Tanja Stamm ist ordentliche Professorin am und Leiterin des Instituts für Outcomes Research an der Medizinischen Universität Wien und stellvertretende Direktorin des dortigen Center for Medical Statistics, Informatics and Intelligent Systems. Sie ist auch Leiterin des Ludwig Boltzmann Instituts für Arthrose und Rehabilitation.
Ihre Forschungsschwerpunkte liegen in den Bereichen patientenbezogene Ergebnisse, Arthrose, Gesundheit am Arbeitsplatz, Psychometrie, assistive Technologien und die Nutzung von medizinischen Daten.
Bibiane Steinecker ist stellvertretende Leiterin des Ludwig Boltzmann Instituts für Arthrose und Rehabilitation und leitet den Institutsstandort im Rehabililtationzentrum Saalfelden. Sie führt auch die Programmlinie „Klinische Forschung“ des Instituts.

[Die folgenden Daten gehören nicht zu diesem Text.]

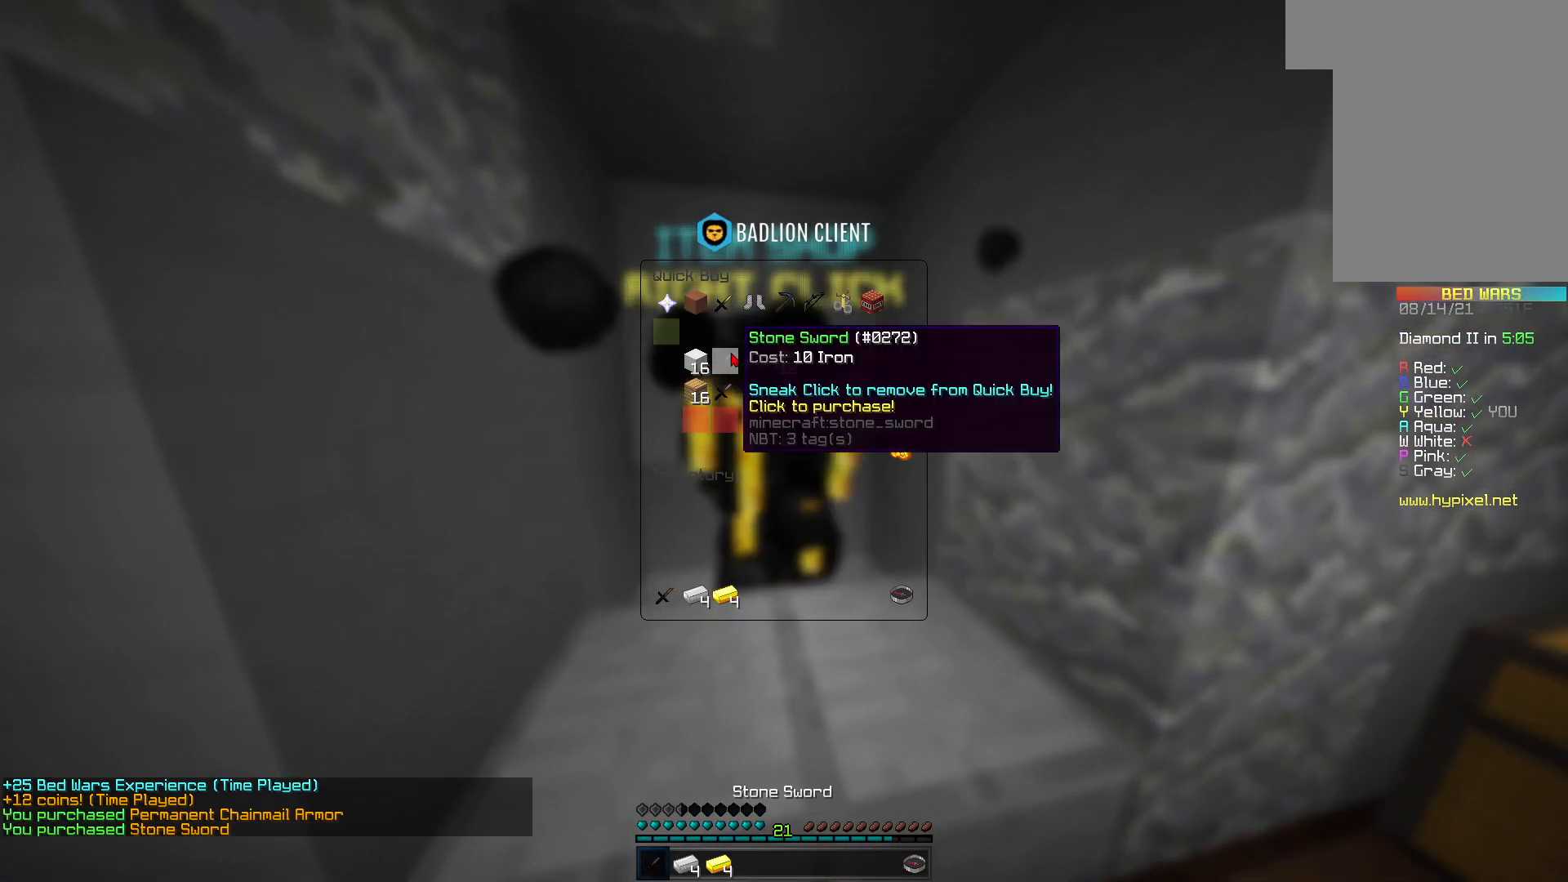
{"keys": [], "mouse": [], "events": []}
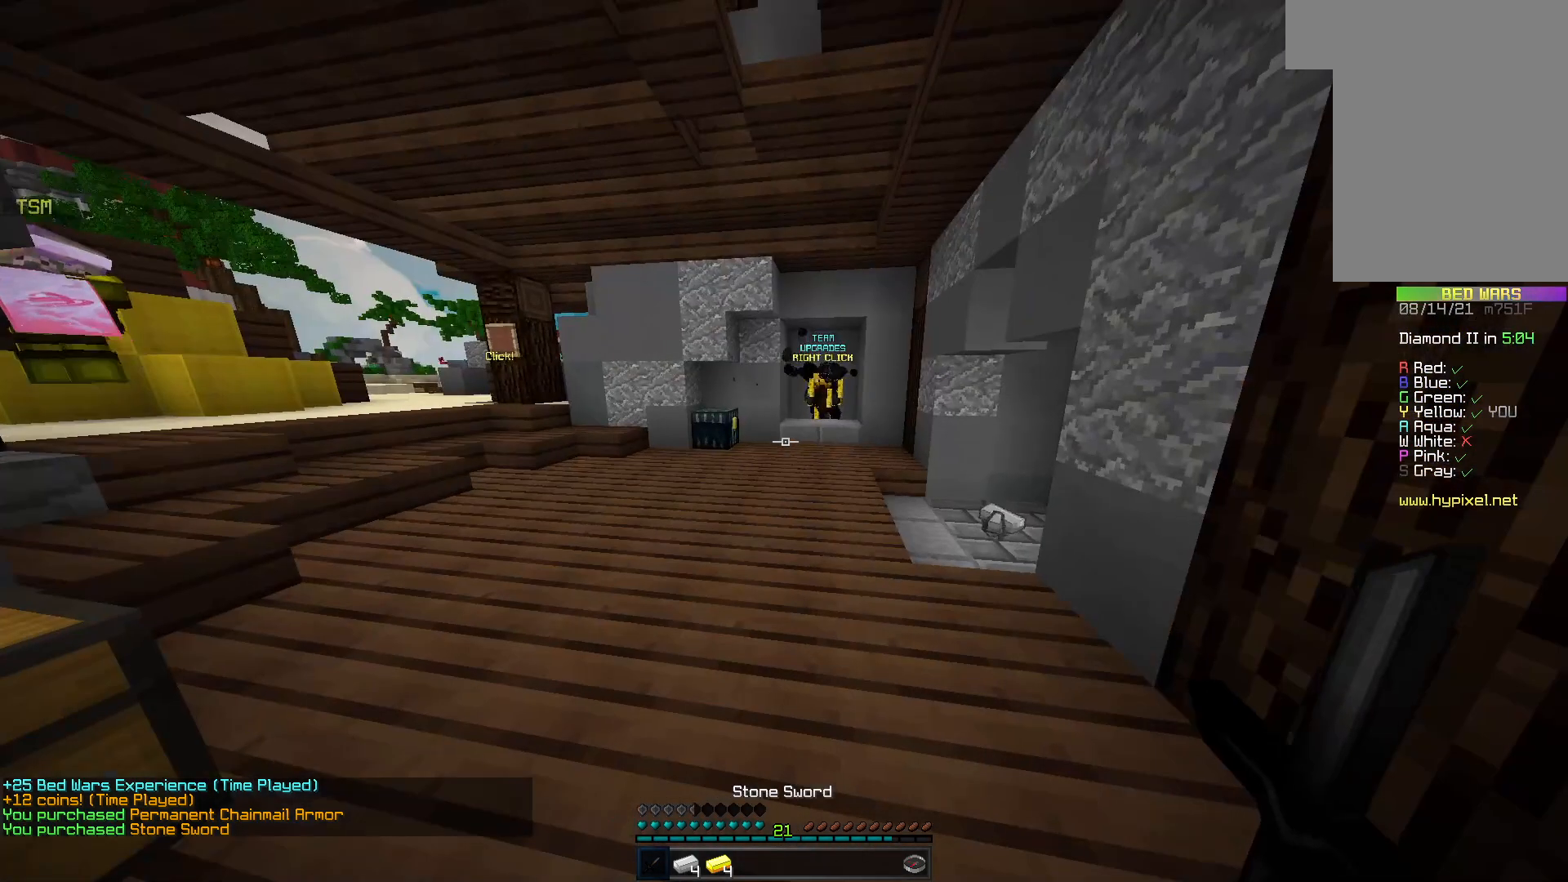
{"keys": ["w"], "mouse": [], "events": [[67, "w", "down"], [267, "d", "down"], [367, "d", "up"]]}
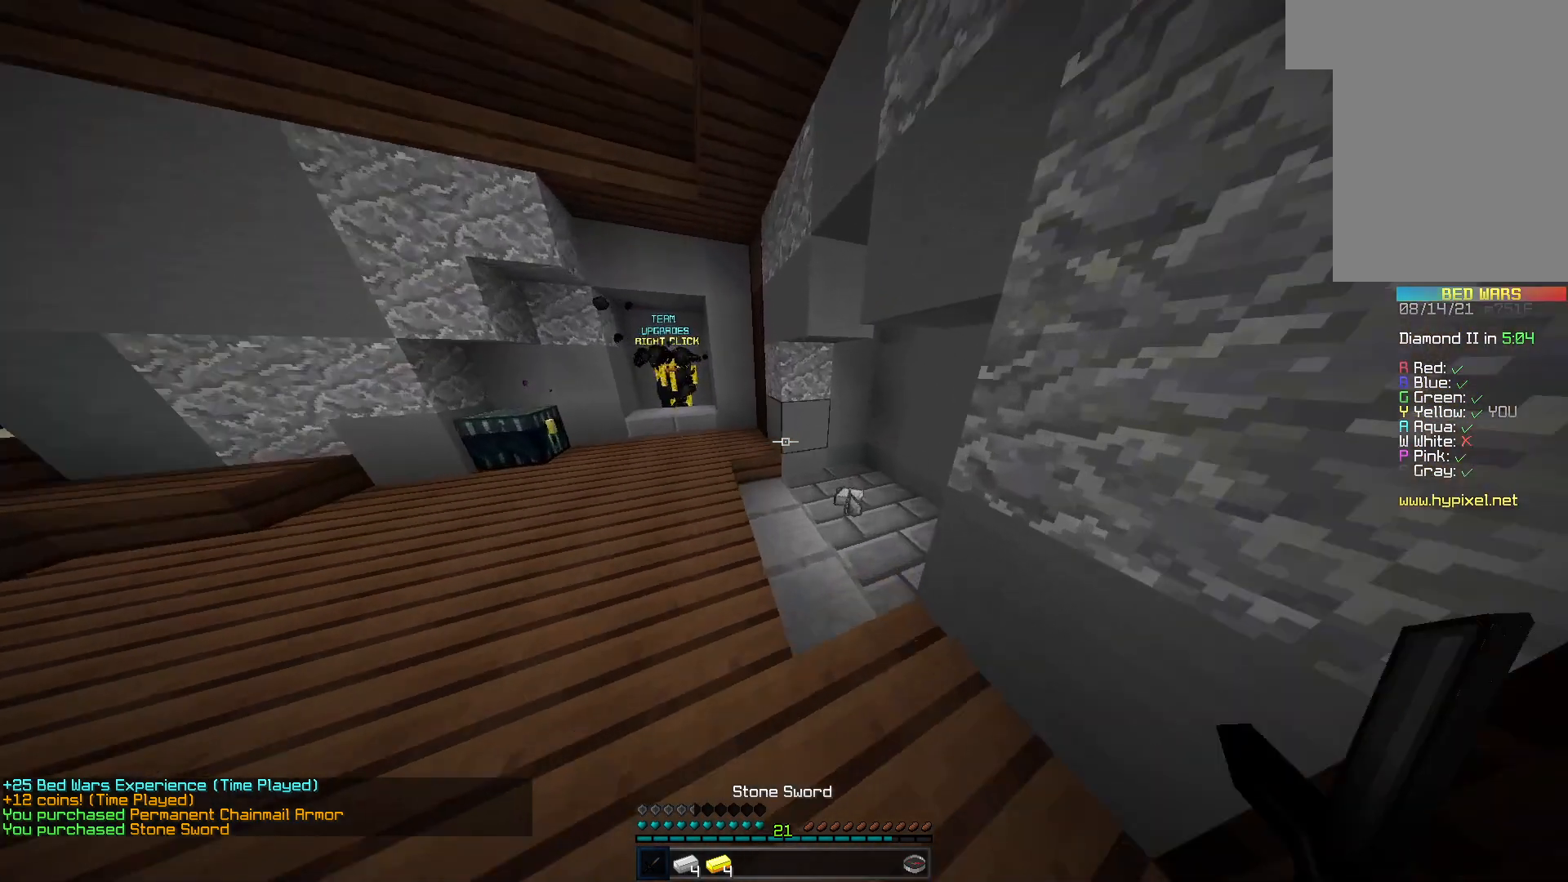
{"keys": ["a", "w"], "mouse": [], "events": [[200, "d", "down"], [333, "d", "up"], [433, "a", "down"]]}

Neben Studien zur Physiologie von Knorpelzellen bei Arthrose liegen ihre klinischen Forschungsinteressen im Bereich der Rehabilitation mit dem Ziel der Outcome-Forschung und Studien zur Nachhaltigkeit von individuellen Rehabilitationsprogrammen, die in enger Zusammenarbeit mit der Österreichischen Pensionsversicherung durchgeführt werden.